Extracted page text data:

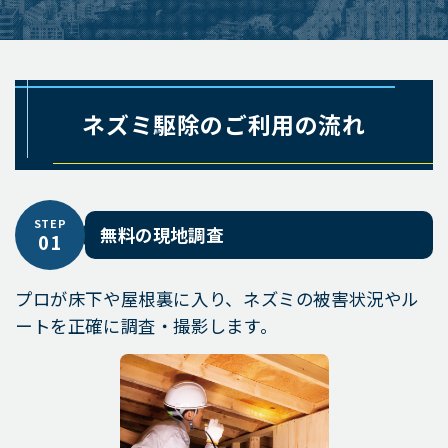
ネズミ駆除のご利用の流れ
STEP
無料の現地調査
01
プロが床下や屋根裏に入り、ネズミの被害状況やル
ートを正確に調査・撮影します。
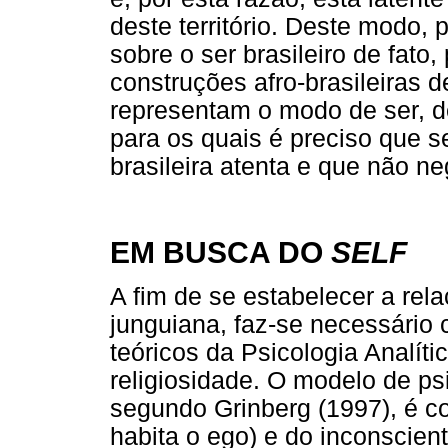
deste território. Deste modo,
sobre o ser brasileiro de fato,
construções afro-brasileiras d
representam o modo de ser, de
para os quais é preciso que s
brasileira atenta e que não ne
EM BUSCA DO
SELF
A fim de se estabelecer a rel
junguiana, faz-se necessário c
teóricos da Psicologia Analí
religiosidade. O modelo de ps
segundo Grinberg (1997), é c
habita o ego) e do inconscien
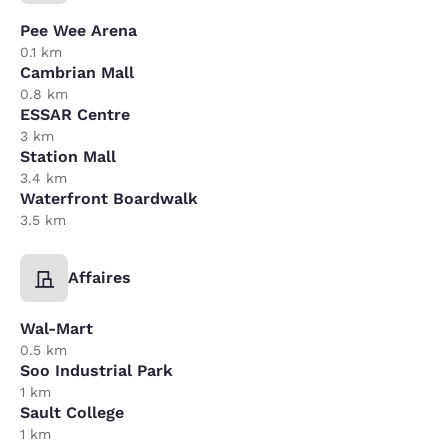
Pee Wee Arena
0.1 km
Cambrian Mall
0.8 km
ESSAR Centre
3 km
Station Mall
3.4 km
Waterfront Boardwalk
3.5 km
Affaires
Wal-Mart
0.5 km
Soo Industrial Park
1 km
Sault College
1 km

...

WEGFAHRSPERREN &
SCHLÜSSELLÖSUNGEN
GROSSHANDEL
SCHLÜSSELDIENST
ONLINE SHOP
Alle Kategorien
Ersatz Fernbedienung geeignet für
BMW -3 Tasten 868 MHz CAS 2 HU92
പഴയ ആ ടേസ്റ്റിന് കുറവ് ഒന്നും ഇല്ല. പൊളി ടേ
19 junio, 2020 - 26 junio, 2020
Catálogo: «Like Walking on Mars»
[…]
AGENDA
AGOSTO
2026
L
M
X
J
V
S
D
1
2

* * *

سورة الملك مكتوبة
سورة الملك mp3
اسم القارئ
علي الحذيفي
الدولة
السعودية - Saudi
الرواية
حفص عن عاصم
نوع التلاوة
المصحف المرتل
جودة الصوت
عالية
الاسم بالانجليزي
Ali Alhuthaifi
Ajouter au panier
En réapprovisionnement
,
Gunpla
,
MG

== Assigned task ==
In the data above, retype only the stretch from the line with "ネズミ駆除のご利用の流れ" through the line with "religiosidade. O modelo de ps", word for word, and skip any pictures.

== Expected answer ==
ネズミ駆除のご利用の流れ
STEP
無料の現地調査
01
プロが床下や屋根裏に入り、ネズミの被害状況やル
ートを正確に調査・撮影します。
deste território. Deste modo,
sobre o ser brasileiro de fato,
construções afro-brasileiras d
representam o modo de ser, de
para os quais é preciso que s
brasileira atenta e que não ne
EM BUSCA DO
SELF
A fim de se estabelecer a rel
junguiana, faz-se necessário c
teóricos da Psicologia Analí
religiosidade. O modelo de ps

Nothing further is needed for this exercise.